By Jim Cooperman, Observer contributor
Thanks in large part to efforts of four teachers who emigrated here from Europe; Salmon Arm is a celebrated soccer community. At the peak twenty years ago, there were more players per capita in Salmon Arm than anywhere else in Canada.
While these numbers are lower now, the popularity of the sport remains very high given the number of fields, players, and teams in Salmon Arm, plus the new Little Mountain field house and sports complex, the indoor facility in the old arena and the very active Shuswap Youth Soccer Association.
While many local residents are well aware of Tom Brighouse’s contributions to education, local naturalists and the music scene, fewer know about his long association with soccer.
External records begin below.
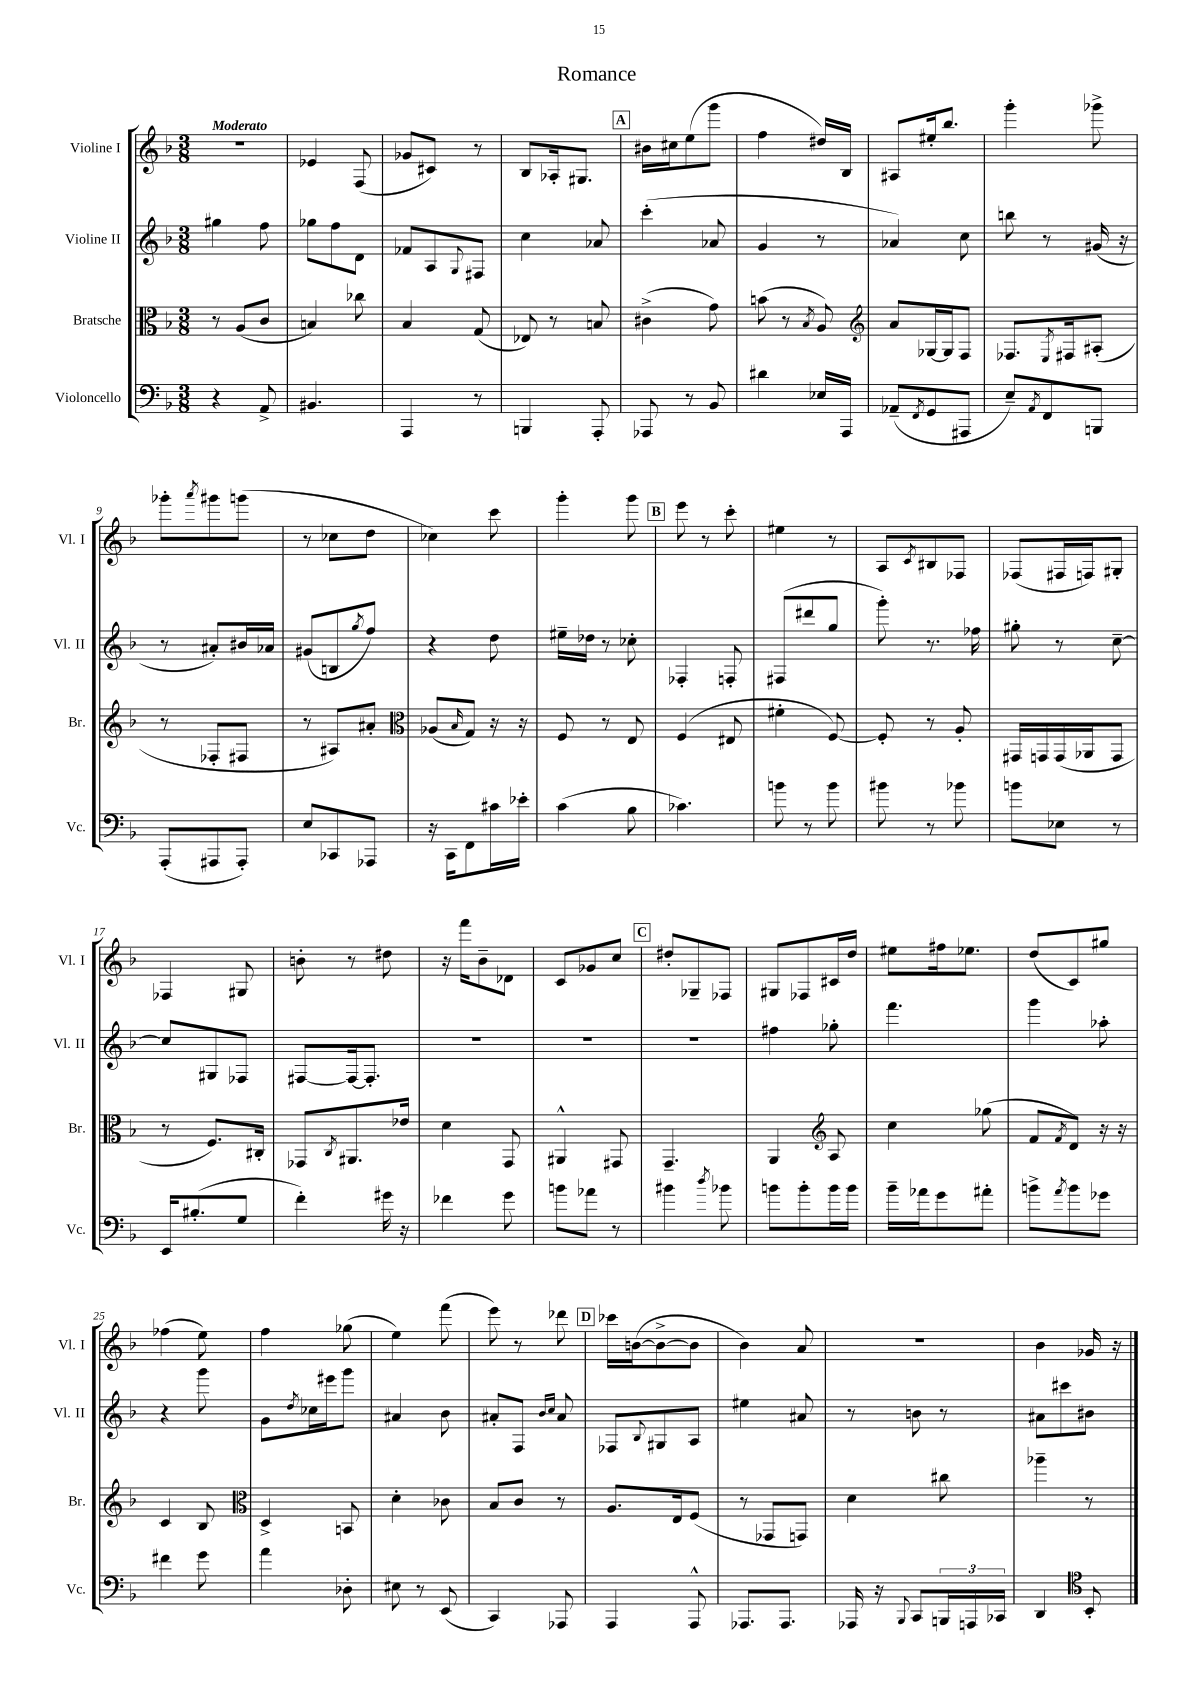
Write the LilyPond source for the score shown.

\header { title = "Romance" }
<<
\new StaffGroup <<
\new Staff = "s0" \with { instrumentName = "Violine I" shortInstrumentName = "Vl. I" } {
    \clef treble \key f \major \numericTimeSignature \time 3/8 \tempo "Moderato"
    R4. |
    ees'4 f8( |
    ges'8 cis'8) r8 |
    bes8 aes16-. gis8. |
    \mark \markup { \box "A" } bis'16 cis''16 e''8( g'''8 |
    f''4 dis''16) bes16 |
    ais8 eis''16-. bes''8. |
    g'''4-. ges'''8-> |
    ges'''8-. \acciaccatura { a'''8 } gis'''8 g'''8( |
    r8 ces''8 d''8 |
    ces''4) c'''8 |
    g'''4-. g'''8 |
    \mark \markup { \box "B" } e'''8 r8 c'''8-. |
    eis''4 r8 |
    a8 \acciaccatura { c'8 } bis8 fes8 |
    fes8( fis16 f16) gis8-. |
    fes4 gis8 |
    b'8-. r8 dis''8 |
    r16 f'''16 bes'8-- des'8 |
    c'8 ges'8 c''8 |
    \mark \markup { \box "C" } dis''8-. ges8-- fes8 |
    gis8 fes8 cis'16 d''16 |
    eis''8 fis''16 ees''8. |
    d''8( c'8) gis''8 |
    fes''4( e''8) |
    f''4 ges''8( |
    e''4) f'''8( |
    e'''8) r8 des'''8 |
    \mark \markup { \box "D" } ces'''16 b'16~( b'8~-> b'8 |
    bes'4) a'8 |
    R4. |
    bes'4 ges'16 r16 \bar "|." |
}
\new Staff = "s1" \with { instrumentName = "Violine II" shortInstrumentName = "Vl. II" } {
    \clef treble \key f \major \numericTimeSignature \time 3/8
    gis''4 f''8 |
    ges''8 f''8 d'8 |
    fes'8 a8 \appoggiatura { g8 } fis8 |
    c''4 aes'8 |
    \mark \markup { \box "A" } c'''4-.( aes'8 |
    g'4 r8 |
    aes'4) c''8 |
    b''8 r8 gis'16( r16 |
    r8 ais'8-.) bis'16 aes'16 |
    gis'8( b8 \acciaccatura { g''8 } f''8) |
    r4 d''8 |
    eis''16-- des''16 r8 ces''8-. |
    \mark \markup { \box "B" } fes4-. f8-. |
    fis8( dis'''8 g''8 |
    g'''8-.) r8. fes''16 |
    gis''8-. r8 c''8~-- |
    c''8 gis8 fes8 |
    fis8~ fis16~ fis8.-. |
    R4. |
    R4. |
    \mark \markup { \box "C" } R4. |
    fis''4 ges''8-. |
    f'''4. |
    g'''4 aes''8-. |
    r4 g'''8 |
    g'8 \acciaccatura { d''8 } ces''16 eis'''16 g'''8 |
    ais'4 bes'8 |
    ais'8-. f8 \grace { bes'16 c''16 } ais'8 |
    \mark \markup { \box "D" } fes8 \appoggiatura { bes8 } gis8 a8 |
    eis''4 ais'8 |
    r8 b'8 r8 |
    ais'8 cis'''8 bis'8 \bar "|." |
}
\new Staff = "s2" \with { instrumentName = "Bratsche" shortInstrumentName = "Br." } {
    \clef alto \key f \major \numericTimeSignature \time 3/8
    r8 a8( c'8 |
    b4) ces''8 |
    bes4 g8( |
    ees8) r8 b8 |
    \mark \markup { \box "A" } cis'4->( g'8) |
    b'8( r8 \acciaccatura { bes8 } a8) |
    \clef treble a'8 ges16~ ges16 f8 |
    fes8. \acciaccatura { e8 } fis16 ais8-.( |
    r8 fes8-. fis8 |
    r8 ais8) ais'8-. |
    \clef alto aes8( \grace { bes16 } g8) r16 r16 |
    f8 r8 e8 |
    \mark \markup { \box "B" } f4( eis8 |
    fis'4-. f8~) |
    f8-. r8 a8-. |
    gis,16 g,16 g,16( aes,16 g,8 |
    r8 f8.) cis16-. |
    ges,8 \acciaccatura { c8 } ais,8. ees'16 |
    d'4 g,8 |
    ais,4-^ gis,8 |
    \mark \markup { \box "C" } g,4.-- |
    a,4 \clef treble a8 |
    c''4 ges''8( |
    f'8 \acciaccatura { f'8 } d'8) r16 r16 |
    c'4 bes8 |
    \clef alto d4-> b,8 |
    d'4-. ces'8 |
    bes8 c'8 r8 |
    \mark \markup { \box "D" } a8. e16 f8( |
    r8 ges,8 g,8) |
    d'4 cis''8 |
    aes''4-- r8 \bar "|." |
}
\new Staff = "s3" \with { instrumentName = "Violoncello" shortInstrumentName = "Vc." } {
    \clef bass \key f \major \numericTimeSignature \time 3/8
    r4 a,8-> |
    bis,4. |
    a,,4 r8 |
    b,,4 a,,8-. |
    \mark \markup { \box "A" } aes,,8 r8 bes,8 |
    dis'4 ees16 a,,16 |
    aes,8--( \acciaccatura { f,8 } g,8 ais,,8 |
    e8--) \acciaccatura { a,8 } f,8 b,,8 |
    a,,8-.( ais,,8 ais,,8-.) |
    e8 ces,8 aes,,8 |
    r16 c,16 f,8 cis'16 ees'16-. |
    c'4( bes8 |
    \mark \markup { \box "B" } ces'4.) |
    b'8 r8 b'8 |
    bis'8 r8 bes'8 |
    b'8 ees8 r8 |
    e,16 bis8.-.( g8 |
    f'4-.) gis'16 r16 |
    fes'4 g'8 |
    b'8 aes'8 r8 |
    \mark \markup { \box "C" } bis'4 \acciaccatura { d''8 } bes'8 |
    b'8 b'8-. b'16 b'16 |
    bes'16-- aes'16 g'8 ais'8-. |
    b'8-> \acciaccatura { a'8 } b'8 ges'8 |
    fis'4 g'8 |
    a'4 des8-. |
    eis8 r8 e,8( |
    c,4) aes,,8 |
    \mark \markup { \box "D" } a,,4 a,,8-^ |
    aes,,8. aes,,8. |
    aes,,16 r16 \appoggiatura { bes,,8 } c,8 \tuplet 3/2 { b,,16 a,,16 ces,16 } |
    d,4 \clef tenor bes,8-. \bar "|." |
}
>>
>>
He is one of the four teachers who helped expand the local soccer program and is the only one left still kicking the ball. Tom grew up in rural England near Liverpool playing football (soccer) in school and when he became the captain they only lost one game.
It did not take long after he arrived in Salmon Arm in 1956 to teach that he took charge of the soccer program at Jackson Junior High.
In 1975, local community soccer enthusiasts organized a minor soccer program outside the school system. Eric Walters, who arrived from Wales in 1958 to also teach here, led the effort to organize the first Shuswap minor league.
In the beginning, no records were kept of wins or losses, and as today, the emphasis was on teaching good sportsmanship rather than focusing on winning.
The young players only needed to bring a dollar and a white and black shirt to identify which team they played for.
For Eric and his wife Mati, it was a family sport, as all of their five sons played and later helped with coaching or refereeing.
In the early days, there was one men’s team that played in the Okanagan League. Tom remembers how the orchardist team in Penticton that was largely Portuguese often played very rough and when they returned home some of their players had to take a week off work to heal their injuries.
By the late 1970s, it was time to start a Salmon Arm league.
There were two other key teachers who helped with both the minor soccer and the new Shuswap league. Jim Kennedy came from Scotland to teach French at the high school and he was both an active player until his knees gave out and a coach.
As an orphan growing up in Holland, Joe Verderman played soccer and was a track and field star. He took advantage of a settlement program to immigrate to Canada where he eventually settled in Salmon Arm in 1969 to teach at J.L. Jackson.
With more skilled players in the community thanks to the popular youth soccer program it did not take long for a number of teams to develop, including the Sicamous Spartans, the D-Dutchman Rowdies, the Dairyland Exiles, the Jock Shop Drillers and the Internationals.
Beginning in 1980, Eric helped organize a major tournament every year during the long weekend in August that attracted teams from Kamloops, Vernon and Kelowna and as far away as Edmonton, Calgary, Victoria and Vancouver.
In 1982, the League took a chance and booked the Vancouver Whitecaps for an exhibition game, hoping that this would attract a paying crowd of spectators.
Unfortunately, the fans did not materialize and it took the group five years to pay off the debt.
As Tom explained, soccer skills do not come naturally, because “our brains are better connected to our hands than our feet.”
Thus it is critical to start training players at the youngest possible age.
In the Shuswap Youth Soccer Association, there are now five divisions; beginning with kids aged 3 to 5 up to ages 15 to 18.
The legacy left by these four dedicated men on the soccer pitch, who coached, refereed and organized the teams and the games and were true leaders in the local sporting scene, carries on today.
In 2014, the City of Salmon Arm recognized Eric Walters’ contribution to the sport when council voted unanimously to rename Soccer Field #1 in Blackburn Park, Walters Field.